--- GIVEN RECORDS ---
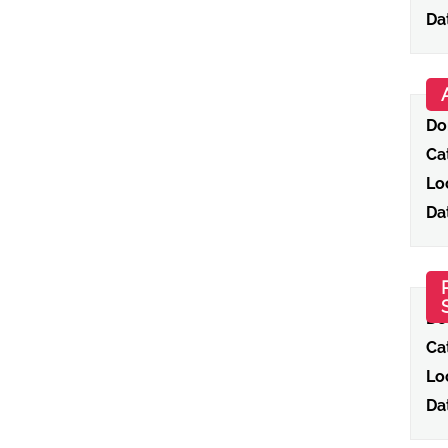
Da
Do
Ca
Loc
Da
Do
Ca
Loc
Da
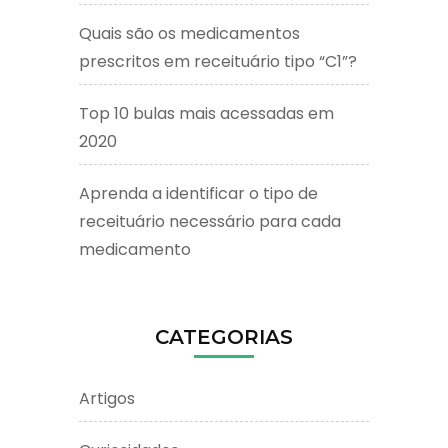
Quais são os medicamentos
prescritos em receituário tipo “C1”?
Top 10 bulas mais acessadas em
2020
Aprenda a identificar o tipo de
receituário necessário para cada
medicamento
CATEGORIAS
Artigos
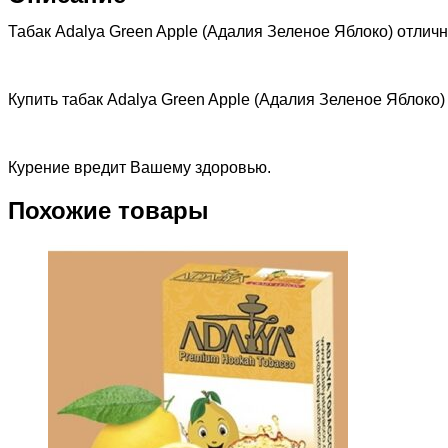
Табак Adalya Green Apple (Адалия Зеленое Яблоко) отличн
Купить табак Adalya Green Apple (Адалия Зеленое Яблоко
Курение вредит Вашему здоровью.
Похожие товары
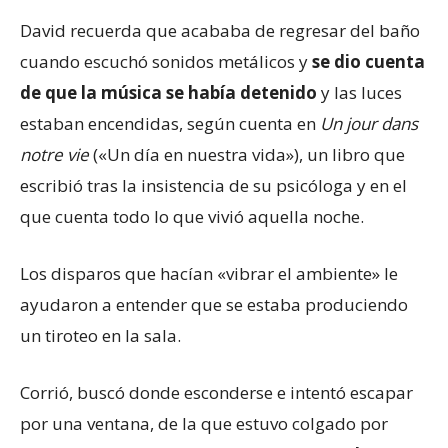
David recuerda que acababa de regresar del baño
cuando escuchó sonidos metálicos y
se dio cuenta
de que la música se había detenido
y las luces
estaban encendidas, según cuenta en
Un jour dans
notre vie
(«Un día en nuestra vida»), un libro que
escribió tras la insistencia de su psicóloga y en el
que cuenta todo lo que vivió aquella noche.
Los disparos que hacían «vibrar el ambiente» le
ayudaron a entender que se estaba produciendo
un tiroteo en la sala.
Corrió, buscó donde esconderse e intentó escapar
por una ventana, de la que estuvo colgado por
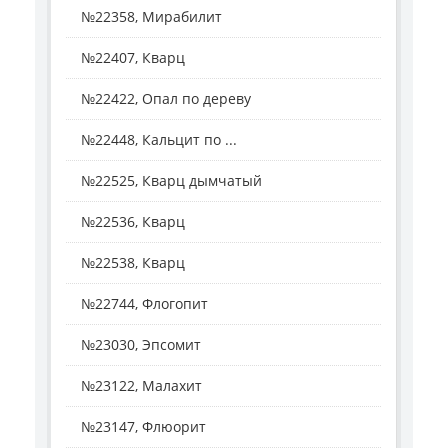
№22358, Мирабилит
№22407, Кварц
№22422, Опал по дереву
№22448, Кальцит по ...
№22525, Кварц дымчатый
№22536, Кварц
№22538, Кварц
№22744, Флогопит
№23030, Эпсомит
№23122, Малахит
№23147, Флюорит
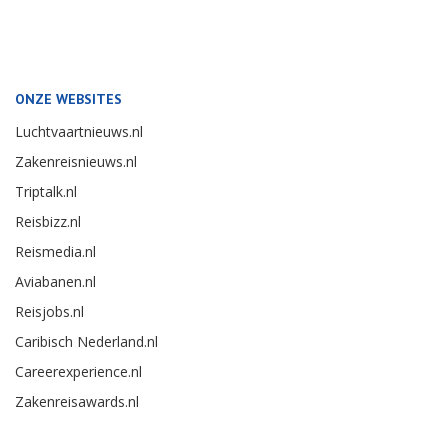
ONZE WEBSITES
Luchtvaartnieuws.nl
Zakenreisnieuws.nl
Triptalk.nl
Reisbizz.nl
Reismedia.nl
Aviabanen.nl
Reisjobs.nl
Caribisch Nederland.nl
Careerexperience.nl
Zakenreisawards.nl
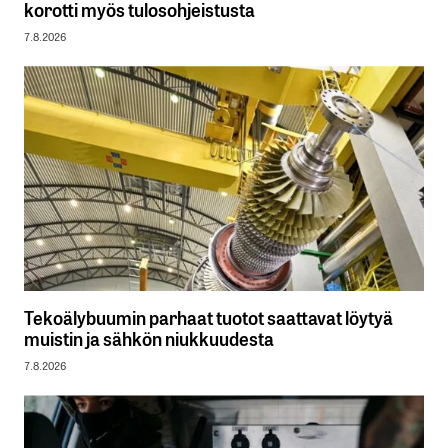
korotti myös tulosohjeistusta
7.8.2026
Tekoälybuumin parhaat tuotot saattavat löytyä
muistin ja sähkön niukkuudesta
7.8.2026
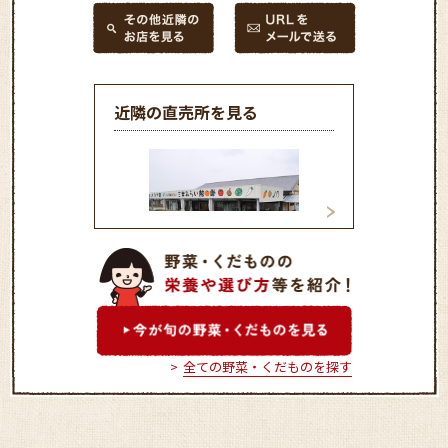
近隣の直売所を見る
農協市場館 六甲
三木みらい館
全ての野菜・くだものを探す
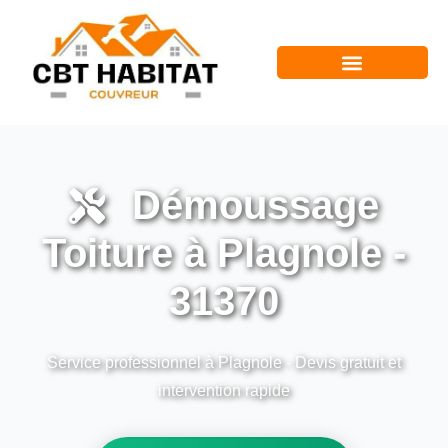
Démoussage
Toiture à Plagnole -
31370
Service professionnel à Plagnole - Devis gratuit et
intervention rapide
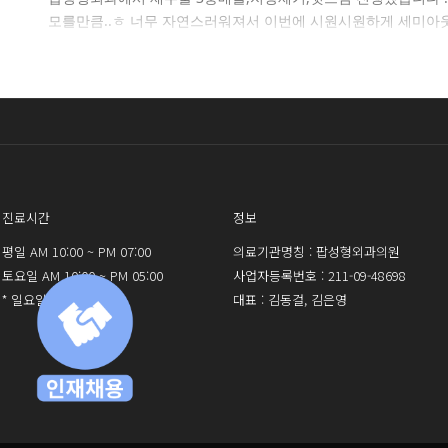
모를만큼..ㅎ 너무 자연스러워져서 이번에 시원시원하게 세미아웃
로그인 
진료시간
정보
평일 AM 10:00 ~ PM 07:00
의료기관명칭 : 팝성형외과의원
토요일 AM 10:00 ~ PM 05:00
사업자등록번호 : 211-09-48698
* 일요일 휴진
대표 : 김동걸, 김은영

---

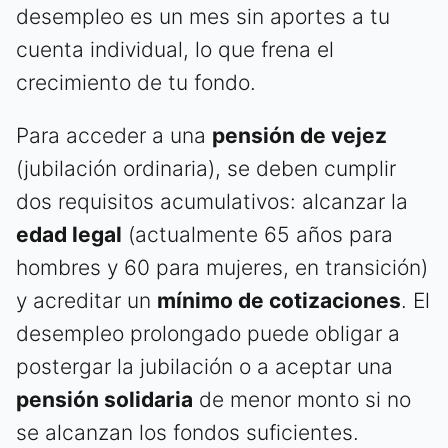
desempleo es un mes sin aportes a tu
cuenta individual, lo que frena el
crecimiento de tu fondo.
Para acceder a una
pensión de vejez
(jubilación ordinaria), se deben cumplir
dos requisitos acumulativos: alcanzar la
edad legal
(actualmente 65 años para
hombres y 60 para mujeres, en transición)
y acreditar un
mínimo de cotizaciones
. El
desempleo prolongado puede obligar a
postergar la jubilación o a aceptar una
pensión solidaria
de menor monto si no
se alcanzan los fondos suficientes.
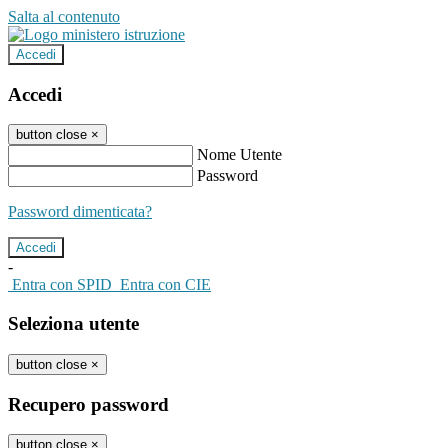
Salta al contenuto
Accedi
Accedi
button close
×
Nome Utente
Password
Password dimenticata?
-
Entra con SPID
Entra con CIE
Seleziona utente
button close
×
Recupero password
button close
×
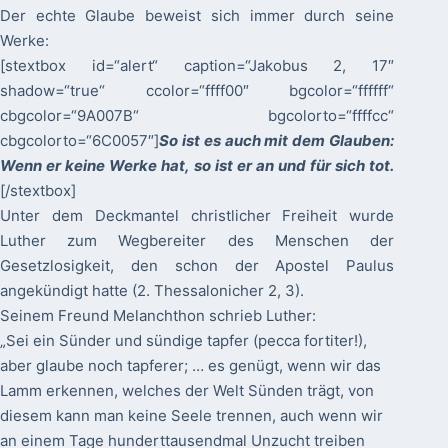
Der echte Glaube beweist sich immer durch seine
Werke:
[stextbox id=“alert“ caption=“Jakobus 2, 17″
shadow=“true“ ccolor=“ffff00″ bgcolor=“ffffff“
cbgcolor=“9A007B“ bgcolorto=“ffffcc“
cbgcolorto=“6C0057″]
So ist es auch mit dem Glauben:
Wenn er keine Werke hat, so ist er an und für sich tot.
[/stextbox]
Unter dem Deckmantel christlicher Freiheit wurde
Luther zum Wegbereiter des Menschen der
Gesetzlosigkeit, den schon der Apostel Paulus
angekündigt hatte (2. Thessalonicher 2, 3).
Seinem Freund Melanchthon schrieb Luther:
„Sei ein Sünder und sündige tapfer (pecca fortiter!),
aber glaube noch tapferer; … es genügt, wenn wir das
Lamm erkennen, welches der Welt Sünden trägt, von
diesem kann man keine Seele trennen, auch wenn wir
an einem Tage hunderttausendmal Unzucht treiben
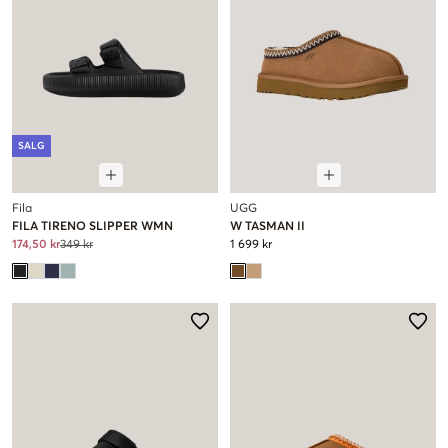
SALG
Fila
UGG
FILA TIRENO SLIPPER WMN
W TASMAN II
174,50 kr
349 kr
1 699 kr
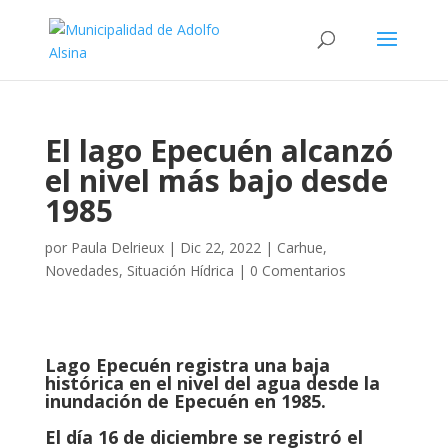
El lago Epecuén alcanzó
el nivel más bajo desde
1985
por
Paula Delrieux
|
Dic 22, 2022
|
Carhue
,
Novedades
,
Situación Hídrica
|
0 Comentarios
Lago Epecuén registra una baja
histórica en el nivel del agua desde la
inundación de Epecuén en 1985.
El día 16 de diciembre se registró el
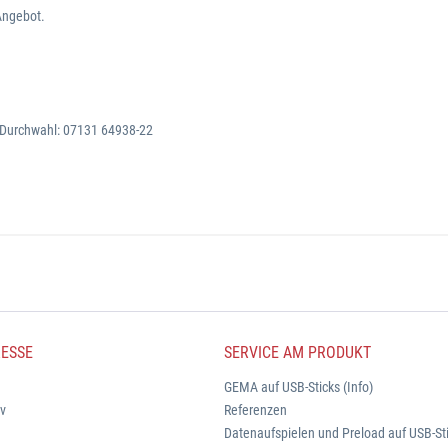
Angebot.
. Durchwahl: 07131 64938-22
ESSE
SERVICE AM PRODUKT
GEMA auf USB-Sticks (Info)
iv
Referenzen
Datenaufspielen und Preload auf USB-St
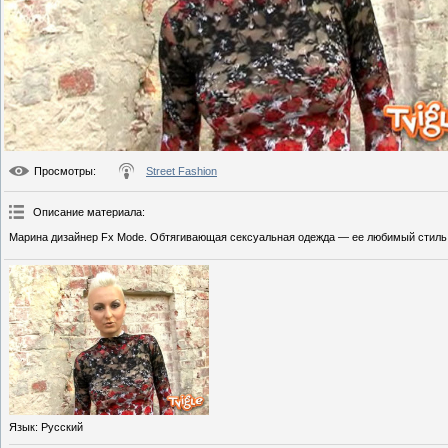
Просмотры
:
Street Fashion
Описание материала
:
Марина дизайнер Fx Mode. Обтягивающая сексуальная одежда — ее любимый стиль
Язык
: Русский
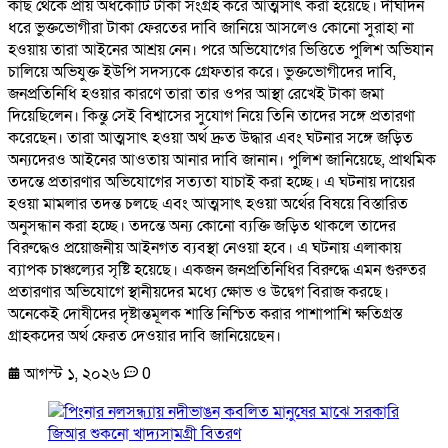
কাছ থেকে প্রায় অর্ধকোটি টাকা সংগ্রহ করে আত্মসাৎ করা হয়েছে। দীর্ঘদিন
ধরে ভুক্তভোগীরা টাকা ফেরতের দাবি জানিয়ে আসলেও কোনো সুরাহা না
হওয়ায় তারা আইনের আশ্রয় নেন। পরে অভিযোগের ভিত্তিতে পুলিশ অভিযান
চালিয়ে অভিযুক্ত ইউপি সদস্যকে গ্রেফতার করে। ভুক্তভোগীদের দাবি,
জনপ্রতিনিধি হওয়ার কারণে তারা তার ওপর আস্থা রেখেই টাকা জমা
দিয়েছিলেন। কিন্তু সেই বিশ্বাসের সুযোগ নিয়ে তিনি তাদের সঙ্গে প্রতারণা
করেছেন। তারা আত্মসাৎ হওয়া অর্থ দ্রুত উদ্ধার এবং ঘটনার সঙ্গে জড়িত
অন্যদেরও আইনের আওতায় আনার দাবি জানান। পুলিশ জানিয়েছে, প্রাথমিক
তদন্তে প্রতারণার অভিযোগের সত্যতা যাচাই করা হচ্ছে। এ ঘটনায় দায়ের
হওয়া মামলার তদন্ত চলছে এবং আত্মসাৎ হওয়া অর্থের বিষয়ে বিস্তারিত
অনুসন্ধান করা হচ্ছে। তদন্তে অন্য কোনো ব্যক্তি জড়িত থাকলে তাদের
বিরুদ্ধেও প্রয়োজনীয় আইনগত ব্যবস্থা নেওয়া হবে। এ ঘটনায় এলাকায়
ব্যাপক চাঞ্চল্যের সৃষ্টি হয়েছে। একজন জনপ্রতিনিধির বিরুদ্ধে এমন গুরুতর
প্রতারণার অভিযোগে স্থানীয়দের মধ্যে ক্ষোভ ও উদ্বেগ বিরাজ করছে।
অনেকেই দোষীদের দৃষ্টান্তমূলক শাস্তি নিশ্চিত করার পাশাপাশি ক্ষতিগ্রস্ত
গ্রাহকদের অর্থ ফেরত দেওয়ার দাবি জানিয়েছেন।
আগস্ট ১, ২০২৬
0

* * *

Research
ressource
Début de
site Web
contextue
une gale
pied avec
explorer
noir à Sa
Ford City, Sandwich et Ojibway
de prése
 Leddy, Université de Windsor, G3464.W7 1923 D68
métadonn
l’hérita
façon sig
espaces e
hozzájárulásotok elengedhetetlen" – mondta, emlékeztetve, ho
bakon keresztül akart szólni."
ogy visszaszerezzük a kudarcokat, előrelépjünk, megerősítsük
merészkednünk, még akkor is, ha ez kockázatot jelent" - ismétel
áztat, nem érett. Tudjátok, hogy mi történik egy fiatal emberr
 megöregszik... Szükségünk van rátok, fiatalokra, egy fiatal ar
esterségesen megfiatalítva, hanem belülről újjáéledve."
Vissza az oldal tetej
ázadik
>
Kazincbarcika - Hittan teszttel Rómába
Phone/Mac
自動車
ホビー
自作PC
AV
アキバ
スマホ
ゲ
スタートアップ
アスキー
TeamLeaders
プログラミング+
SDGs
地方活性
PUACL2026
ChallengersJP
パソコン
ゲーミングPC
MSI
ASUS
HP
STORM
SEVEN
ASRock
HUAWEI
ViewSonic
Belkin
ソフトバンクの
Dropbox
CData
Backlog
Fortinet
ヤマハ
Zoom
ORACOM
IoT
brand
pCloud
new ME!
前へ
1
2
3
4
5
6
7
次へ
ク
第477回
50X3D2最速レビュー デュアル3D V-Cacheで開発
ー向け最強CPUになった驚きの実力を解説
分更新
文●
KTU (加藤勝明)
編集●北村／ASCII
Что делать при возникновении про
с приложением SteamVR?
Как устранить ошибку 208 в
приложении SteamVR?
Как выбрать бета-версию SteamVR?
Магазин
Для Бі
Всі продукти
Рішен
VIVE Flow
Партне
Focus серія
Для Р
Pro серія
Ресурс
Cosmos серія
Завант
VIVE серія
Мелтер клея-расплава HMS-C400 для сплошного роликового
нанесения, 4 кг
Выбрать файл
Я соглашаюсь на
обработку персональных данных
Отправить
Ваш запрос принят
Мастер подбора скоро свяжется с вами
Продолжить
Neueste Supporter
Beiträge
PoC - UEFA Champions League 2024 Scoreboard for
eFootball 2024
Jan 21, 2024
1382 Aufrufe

--- JOB ---
Take every line from the data above that holds "receituário" and copy it out.

--- ANSWER BELOW ---
prescritos em receituário tipo “C1”?
receituário necessário para cada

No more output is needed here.